▶ [Exercise]:
According to the AgEagle passage below, which customers does the company focus on?

▶ [Reading text]:

***

Chilcott and Nichols have worked with multiple farm management software providers, payload designers and others to learn which offerings will work best with the AgEagle, but according to Nichols, the system is capable of handling nearly any payload offering.
The business model to date for the AgEagle team has been a success. The company focuses on precision agriculture firms, agronomists and even individual farmers. When the team is on the road educating and selling, the conversations had can be described in one of four ways, Nichols says. There are some worried about UAVs and joke that if one were to fly over their respective property, they may take action to remove the UAV from the sky. Others have seen or heard about UAVs in farming publications. “Those people want to know how it will benefit them. By the time I explain the benefits they understand,” he says.
Then, there are precision ag professionals already applying high-level farming techniques. “They know about UAVs, but they want to know how to implement them with their farm-based prescription software.” There are also farm support service providers and co-ops. They want to know about how to add them to their suite of services and how to start up a dealership. “The novelty of the UAV has not worn off, but the knowledge base has expanded so that there is less mystery surrounding UAVs,” Nichols says.
Although Nichols tone has always been best described as energetic and excited, he does have a sliver of frustration behind his voice with the current state of U.S. regulations against UAVs.

***

▶ [Supplied information]:
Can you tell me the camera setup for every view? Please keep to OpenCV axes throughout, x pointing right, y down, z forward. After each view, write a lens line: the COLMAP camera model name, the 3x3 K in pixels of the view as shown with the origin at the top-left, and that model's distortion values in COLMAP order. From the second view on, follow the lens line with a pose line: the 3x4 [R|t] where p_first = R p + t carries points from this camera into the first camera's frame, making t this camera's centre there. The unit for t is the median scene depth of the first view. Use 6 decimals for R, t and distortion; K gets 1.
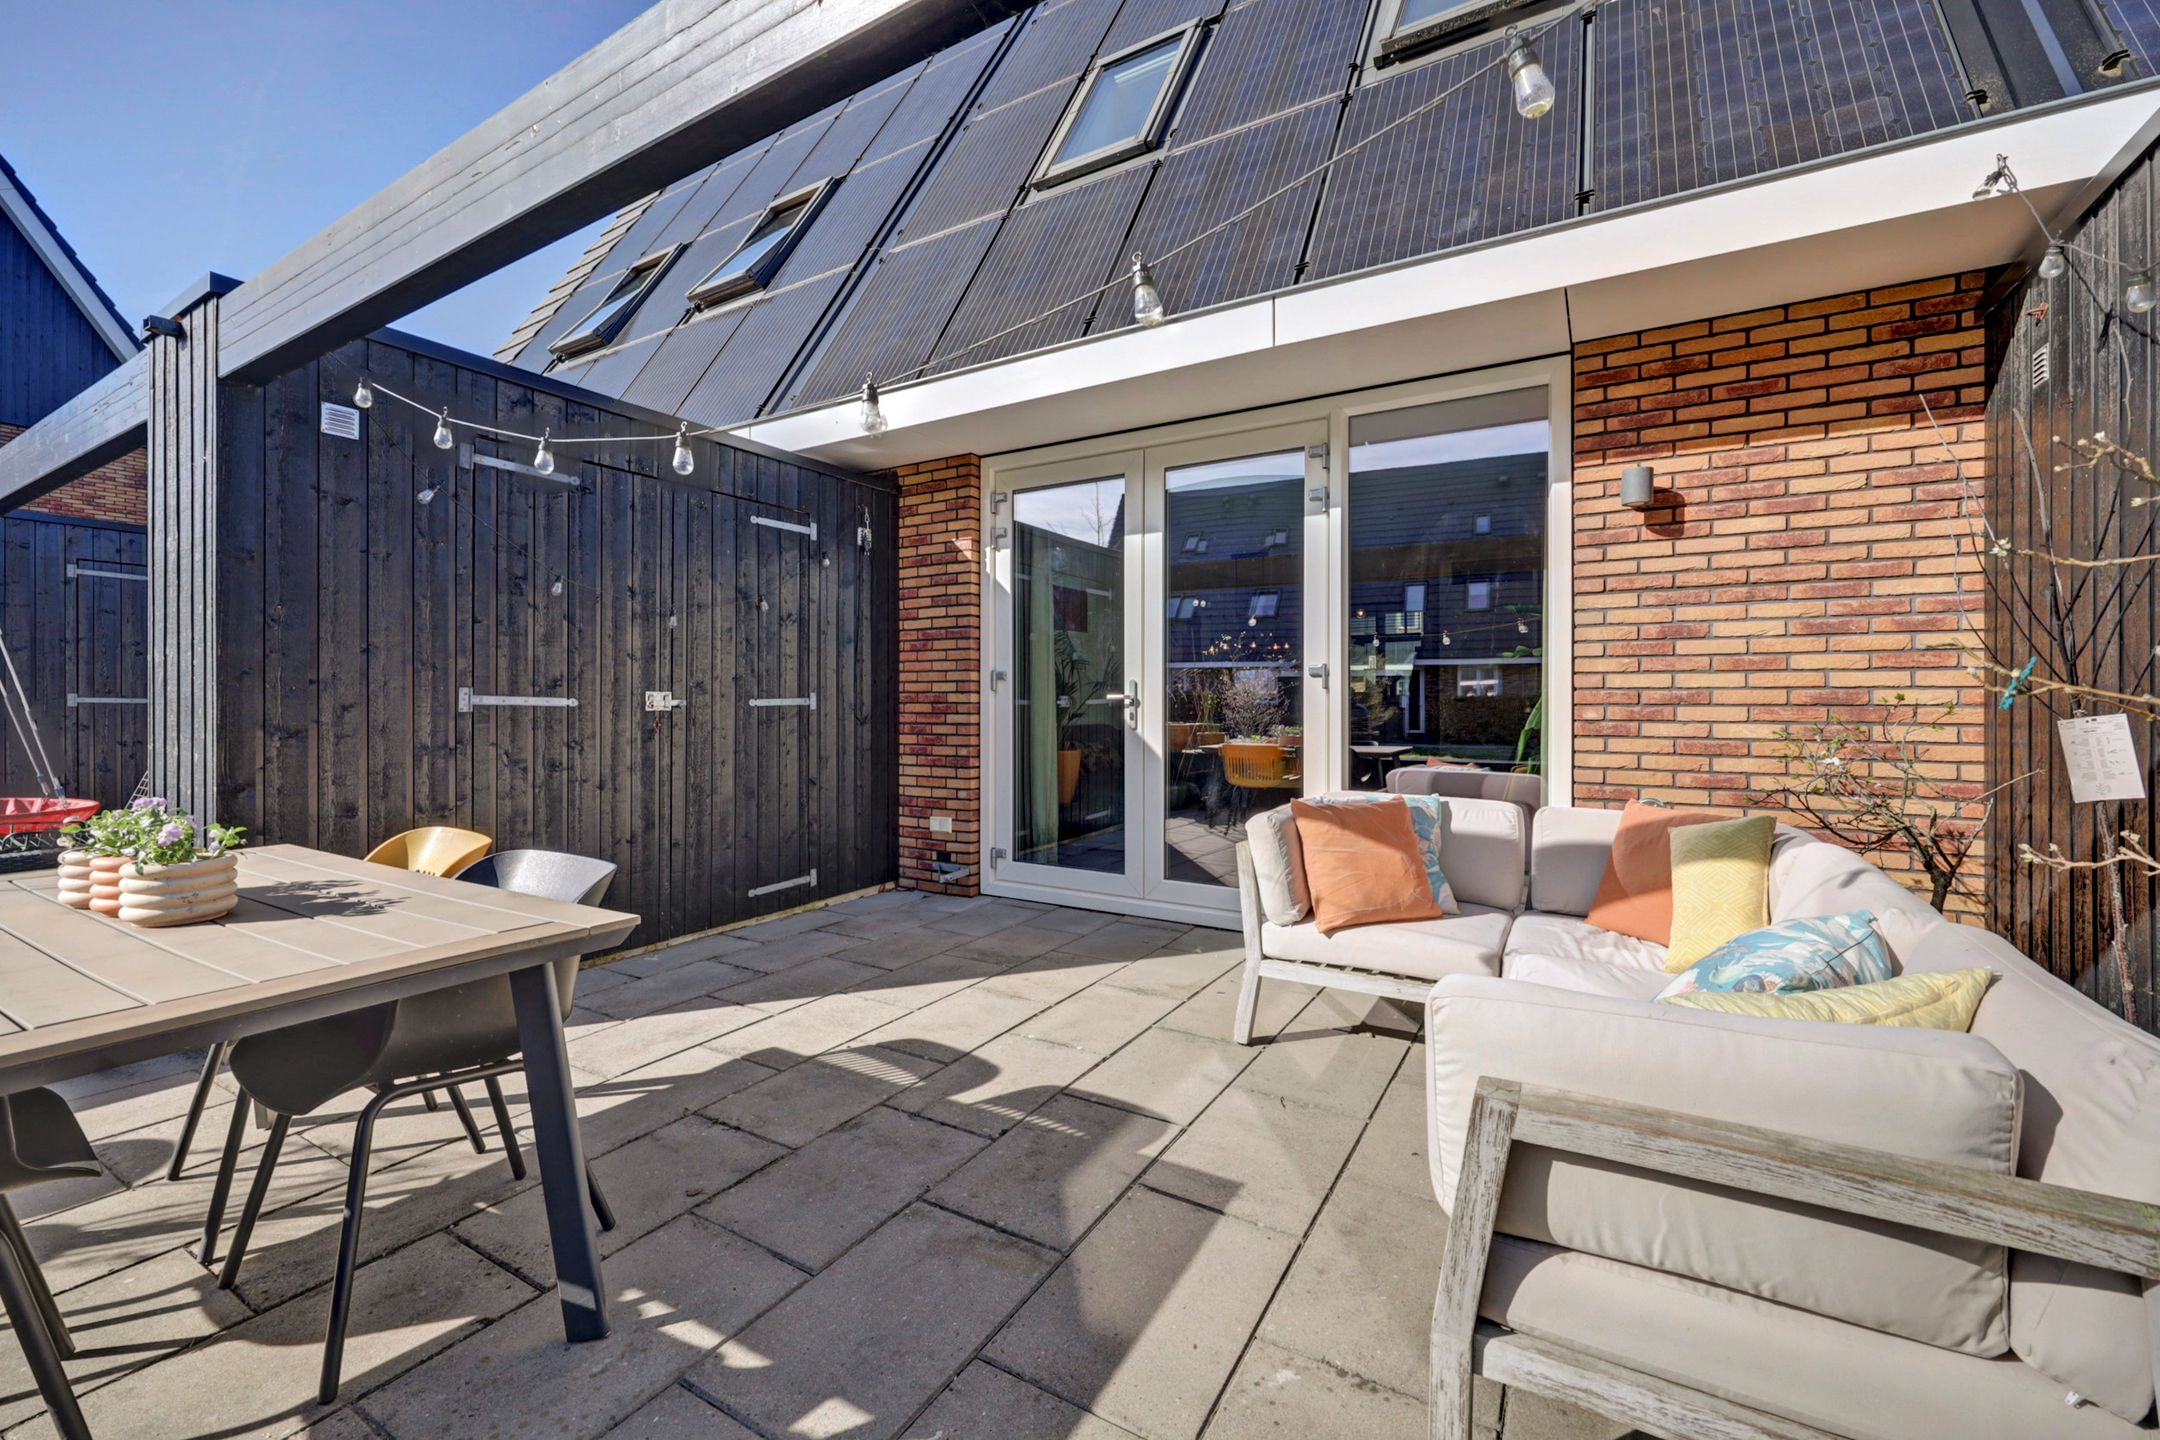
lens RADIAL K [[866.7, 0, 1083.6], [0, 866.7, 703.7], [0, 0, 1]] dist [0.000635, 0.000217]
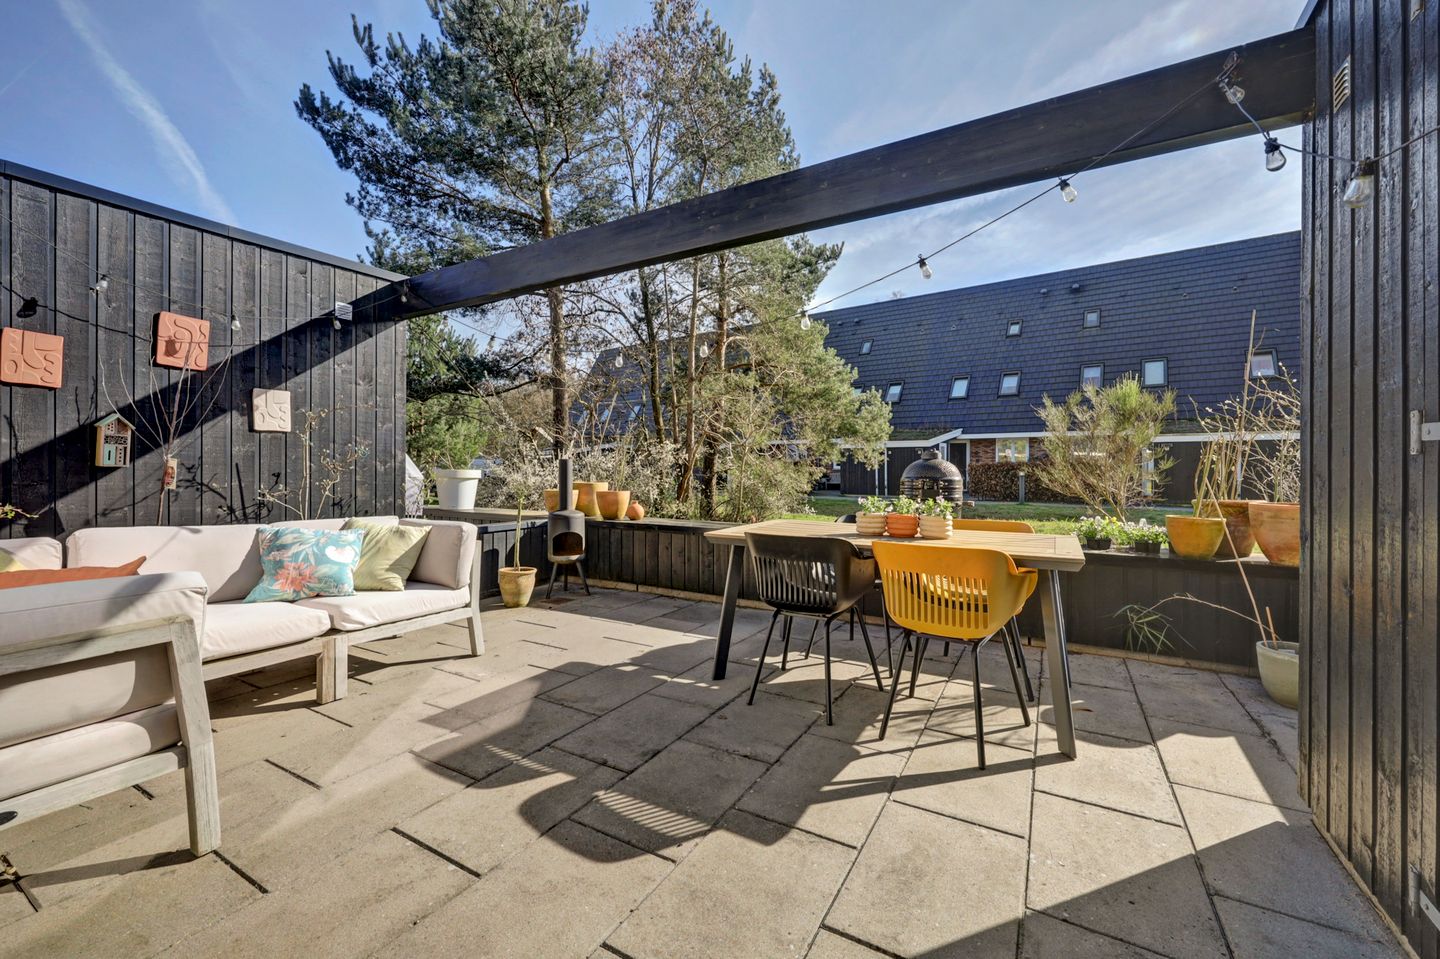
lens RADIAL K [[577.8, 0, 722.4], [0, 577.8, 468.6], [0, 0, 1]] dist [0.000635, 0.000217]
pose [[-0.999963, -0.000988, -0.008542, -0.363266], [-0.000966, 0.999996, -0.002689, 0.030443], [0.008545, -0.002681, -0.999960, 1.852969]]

***

▶ [Response area]:
Precision agriculture firms, agronomists and individual farmers.